Not that his defeat in regard to the house really disturbed him. He could reconcile himself to the house, despite the hateful complications which it would engender. What disturbed him horribly was the drains business, the Doy and Doy business, the Mimi business; he could see no way out of that except through the valley of humiliation. He remembered, with terrible forebodings, the remark of his daughter after she heard of the heritage: "You'll never be as happy again."

When the household day began and the familiar comfortable distant noises of domestic activity announced that the solar system was behaving much as usual in infinite and inconceivable space, he decided that he was too tired to be scientifically idle that day—even though he had a trying-on appointment with Mr. Melchizidek. He decided, too, that he would not get up, would in fact take everything lying down, would refuse to descend a single step of the stairs to meet trouble. And he had a great wish to be irritated and angry. But, the place seemed to be full of angels who turned the other cheek—and the other cheek was marvellously soft and bewitching.

Eve, Sissie (who had called), and Machin—they were all in a state of felicity, for the double reason that Sissie was engaged to be married, and that the household was to move into a noble mansion. Machin saw herself at the head of a troup of sub-parlourmaids and housemaids and tweenies, and foretold that she would stand no nonsense from butlers. They all treated Mr. Prohack as a formidable and worshipped tyrant, whose smile was the sun and whose frown death, and who was the fount of wisdom and authority. They knew that he wanted to be irritated, and they gave him no chance to be irritated. Their insight into his psychology was uncanny. They knew that he was beaten on the main point, and with their detestable feminine realism they exquisitely yielded on all the minor points. Eve, fresh as a rose, bent over him and bedewed him, and said that she was going out and that Sissie had gone again.

When he was alone he rang the bell for Machin as though the bell had done him an injury.

"What time is it?"

"Eleven o'clock, sir."

"Eleven o'clock! Good God! Why hasn't Miss Warburton come?"

As if Machin was responsible for Miss Warburton!... No! Mr. Prohack was not behaving nicely, and it cannot be hidden that he lacked the grandeur of mind which distinguishes most of us.

"Miss Warburton was here before ten o'clock, sir."

"Then why hasn't she come up?"

"She was waiting for orders, sir."

"Send her up immediately."

"Certainly, sir."

Miss Warburton was the fourth angel—an angel with another spick-and-span blouse, and the light of devotion in her eyes and the sound of it in her purling voice.

"Good morning," the gruff brute started. "Did I hear the telephone-bell just now?"

"Yes, sir. Doy and Doy have telephoned to say that Mr.
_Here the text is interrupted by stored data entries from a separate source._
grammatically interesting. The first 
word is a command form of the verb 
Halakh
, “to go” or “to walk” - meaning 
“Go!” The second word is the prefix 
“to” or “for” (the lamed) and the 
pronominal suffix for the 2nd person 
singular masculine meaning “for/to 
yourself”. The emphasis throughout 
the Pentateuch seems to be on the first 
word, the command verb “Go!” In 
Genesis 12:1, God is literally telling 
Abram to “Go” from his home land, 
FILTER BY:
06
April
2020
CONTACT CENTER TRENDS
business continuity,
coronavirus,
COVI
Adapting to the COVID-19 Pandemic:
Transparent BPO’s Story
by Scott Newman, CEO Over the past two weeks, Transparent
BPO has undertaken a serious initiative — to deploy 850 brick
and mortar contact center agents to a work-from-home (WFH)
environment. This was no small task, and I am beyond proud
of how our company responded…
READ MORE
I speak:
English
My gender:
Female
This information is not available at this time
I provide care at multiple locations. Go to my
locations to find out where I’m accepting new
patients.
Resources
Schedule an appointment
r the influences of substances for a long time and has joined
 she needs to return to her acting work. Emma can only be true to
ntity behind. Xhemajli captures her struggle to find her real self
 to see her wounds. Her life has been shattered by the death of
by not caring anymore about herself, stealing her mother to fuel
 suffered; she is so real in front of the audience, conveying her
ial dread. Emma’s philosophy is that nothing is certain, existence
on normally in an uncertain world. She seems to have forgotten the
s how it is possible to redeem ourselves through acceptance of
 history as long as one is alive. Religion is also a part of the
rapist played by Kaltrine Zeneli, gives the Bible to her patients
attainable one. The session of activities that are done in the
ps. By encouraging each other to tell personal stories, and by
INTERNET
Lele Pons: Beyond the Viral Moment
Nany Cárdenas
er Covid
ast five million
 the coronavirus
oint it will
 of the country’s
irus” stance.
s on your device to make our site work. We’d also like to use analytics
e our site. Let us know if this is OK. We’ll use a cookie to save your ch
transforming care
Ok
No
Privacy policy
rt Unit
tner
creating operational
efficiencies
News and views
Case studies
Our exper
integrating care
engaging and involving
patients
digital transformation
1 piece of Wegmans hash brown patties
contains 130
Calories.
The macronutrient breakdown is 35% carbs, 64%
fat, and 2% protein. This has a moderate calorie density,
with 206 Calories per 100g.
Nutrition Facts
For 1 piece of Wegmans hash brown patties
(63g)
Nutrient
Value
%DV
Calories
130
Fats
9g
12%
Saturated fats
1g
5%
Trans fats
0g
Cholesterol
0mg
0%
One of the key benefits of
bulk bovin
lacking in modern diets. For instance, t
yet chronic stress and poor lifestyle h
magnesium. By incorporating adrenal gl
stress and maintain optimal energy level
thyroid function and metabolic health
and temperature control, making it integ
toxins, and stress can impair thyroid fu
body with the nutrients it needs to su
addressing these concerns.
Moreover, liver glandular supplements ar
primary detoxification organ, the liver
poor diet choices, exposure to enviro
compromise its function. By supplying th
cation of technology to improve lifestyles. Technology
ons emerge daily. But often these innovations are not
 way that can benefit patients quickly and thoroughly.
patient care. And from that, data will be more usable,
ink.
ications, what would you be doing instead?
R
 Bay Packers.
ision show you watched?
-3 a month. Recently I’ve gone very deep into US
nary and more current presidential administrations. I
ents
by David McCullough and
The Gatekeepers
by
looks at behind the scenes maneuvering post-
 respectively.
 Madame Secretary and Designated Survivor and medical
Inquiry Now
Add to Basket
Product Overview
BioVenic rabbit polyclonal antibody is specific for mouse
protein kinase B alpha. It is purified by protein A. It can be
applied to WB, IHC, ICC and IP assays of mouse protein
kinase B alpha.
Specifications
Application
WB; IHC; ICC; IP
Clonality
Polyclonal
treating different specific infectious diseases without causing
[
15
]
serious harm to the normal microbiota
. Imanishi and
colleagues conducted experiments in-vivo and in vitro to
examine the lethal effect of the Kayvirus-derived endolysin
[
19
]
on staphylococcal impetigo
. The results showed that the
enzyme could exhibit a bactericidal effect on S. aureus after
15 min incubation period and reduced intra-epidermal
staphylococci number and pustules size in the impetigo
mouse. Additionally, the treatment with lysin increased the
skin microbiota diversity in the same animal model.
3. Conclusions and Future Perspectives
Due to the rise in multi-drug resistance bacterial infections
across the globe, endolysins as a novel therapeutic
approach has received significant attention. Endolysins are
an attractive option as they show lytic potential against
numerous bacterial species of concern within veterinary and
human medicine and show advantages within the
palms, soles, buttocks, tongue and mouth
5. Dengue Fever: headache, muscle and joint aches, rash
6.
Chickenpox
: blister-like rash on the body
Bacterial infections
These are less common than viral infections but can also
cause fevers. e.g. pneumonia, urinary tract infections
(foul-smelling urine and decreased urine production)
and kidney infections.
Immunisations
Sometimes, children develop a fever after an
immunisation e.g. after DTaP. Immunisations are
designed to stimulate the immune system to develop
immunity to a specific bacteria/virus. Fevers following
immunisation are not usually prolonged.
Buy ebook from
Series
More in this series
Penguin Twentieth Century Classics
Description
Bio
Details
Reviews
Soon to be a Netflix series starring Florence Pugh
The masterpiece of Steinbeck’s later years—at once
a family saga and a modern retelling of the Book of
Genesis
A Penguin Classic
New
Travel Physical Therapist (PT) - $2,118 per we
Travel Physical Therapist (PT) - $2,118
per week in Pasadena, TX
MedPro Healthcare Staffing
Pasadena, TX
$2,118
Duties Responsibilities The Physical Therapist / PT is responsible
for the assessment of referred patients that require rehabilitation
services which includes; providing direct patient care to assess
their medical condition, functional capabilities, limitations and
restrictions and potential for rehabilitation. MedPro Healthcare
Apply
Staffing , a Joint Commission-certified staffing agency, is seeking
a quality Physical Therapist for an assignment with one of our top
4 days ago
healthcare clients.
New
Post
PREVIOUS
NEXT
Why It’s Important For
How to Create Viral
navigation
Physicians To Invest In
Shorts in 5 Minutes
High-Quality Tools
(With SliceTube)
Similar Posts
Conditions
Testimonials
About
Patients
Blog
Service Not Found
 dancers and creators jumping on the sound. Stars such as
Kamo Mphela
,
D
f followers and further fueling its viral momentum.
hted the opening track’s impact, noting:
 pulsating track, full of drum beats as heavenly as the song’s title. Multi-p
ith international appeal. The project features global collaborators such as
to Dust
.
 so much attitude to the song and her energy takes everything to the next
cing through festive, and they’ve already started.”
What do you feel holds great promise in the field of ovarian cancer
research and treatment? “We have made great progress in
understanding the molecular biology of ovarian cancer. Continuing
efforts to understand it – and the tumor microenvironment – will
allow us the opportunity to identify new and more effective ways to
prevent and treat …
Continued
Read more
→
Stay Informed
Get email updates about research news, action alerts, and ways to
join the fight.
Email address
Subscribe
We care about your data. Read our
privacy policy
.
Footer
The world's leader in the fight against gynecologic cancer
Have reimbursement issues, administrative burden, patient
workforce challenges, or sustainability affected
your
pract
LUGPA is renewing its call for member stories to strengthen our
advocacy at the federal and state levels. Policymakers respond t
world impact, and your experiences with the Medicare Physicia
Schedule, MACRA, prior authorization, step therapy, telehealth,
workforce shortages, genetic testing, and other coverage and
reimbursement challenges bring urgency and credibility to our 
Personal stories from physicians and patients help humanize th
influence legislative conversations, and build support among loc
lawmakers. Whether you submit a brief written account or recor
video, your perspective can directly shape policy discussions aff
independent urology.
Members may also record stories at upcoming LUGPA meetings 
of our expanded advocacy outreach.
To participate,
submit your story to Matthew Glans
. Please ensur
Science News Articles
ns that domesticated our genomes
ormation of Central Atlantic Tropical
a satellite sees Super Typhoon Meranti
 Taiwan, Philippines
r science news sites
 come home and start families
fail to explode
Charles Prohack has just been in to see them, and they've referred him to you, and—and—"

"And what? And what? And what?" (A machine-gun.)

"They said he was extremely unpleasant."

Instinctively Mr. Prohack threw away shame. Mimi was his minion. He treated her as an Oriental tyrant might treat the mute guardian of the seraglio, and told her everything,—that Charlie had forestalled them in the matter of the drains of the noble mansion, that Charlie had determined to destroy Doy and Doy, that he, Mr. Prohack, was caught in a trap, that there was the devil to pay, and that the finest lies that ingenuity could invent would have to be uttered. He abandoned all pretence of honesty and uprightness. Mimi showed no surprise whatever, nor was she apparently in the least shocked. She seemed to regard the affair as a quite ordinary part of the day's routine. Her insensitive calm frightened Mr. Prohack.

"Now we must think of something," said the iniquitous monster.

"I don't see that there need be any real difficulty," Mimi replied. "You didn't know anything about my plot with Doy and Doy. I got the notion—quite wrongly—that you preferred not to have the house, and I acted as I did through an excess of zeal. I must confess the plot. I alone am to blame, and I admit that what I did was quite inexcusable."

"What a girl! What a girl!" thought Mr. Prohack. But there were limits to his iniquity, and he said aloud, benevolently, grandiosely: "But I did know about it. You as good as told me exactly what you meant to do, and I let you do it. I approved, and I am responsible. Nothing will induce me to let you take the responsibility. Let that be clearly understood, please."

He looked squarely at the girl, and watched with apprehension her aspiring nose rise still further, her delicate ruthless mouth become still more ruthless.

"Excuse me," she said. "My plan is the best. It's the obvious plan. Mr. Carrel Quire often adopted it. I'm afraid you're hesitating to trust me as I expect to be trusted. Please don't forget that you sacrificed an empire for me—I shall always remember that. And what's more, you said you expected from me absolute loyalty to your interests. I can stand anything but not being trusted—fully!"

Mr. Prohack sank deeper into the bed, and laughed loudly, immoderately, titanically. His ill-humour vanished as a fog will vanish. Nevertheless he was appalled by the revelation of the possibilities of the girl's character.

The strange scene was interrupted by the arrival of Charlie, who, thanks to his hypnotic influence over Machin, came masterfully straight upstairs, entered the bedroom without asking permission to do so, and, in perfect indifference to the alleged frailty of his father's health, proceeded to business.

II

"Dad," said he, after Mimi had gone through her self-ordained martyrdom and left the room. "I wonder whether you quite realise what a top-hole creature that Warburton girl is. She's perfectly astounding."

"She is," Mr. Prohack admitted.

"She's got ideas."

"She has."

"And she isn't afraid of carrying them out."

"She is not."

"She's much too good for you, dad."

"She is."

"I mean, you can't really make full use of her, can you? She's got no scope here."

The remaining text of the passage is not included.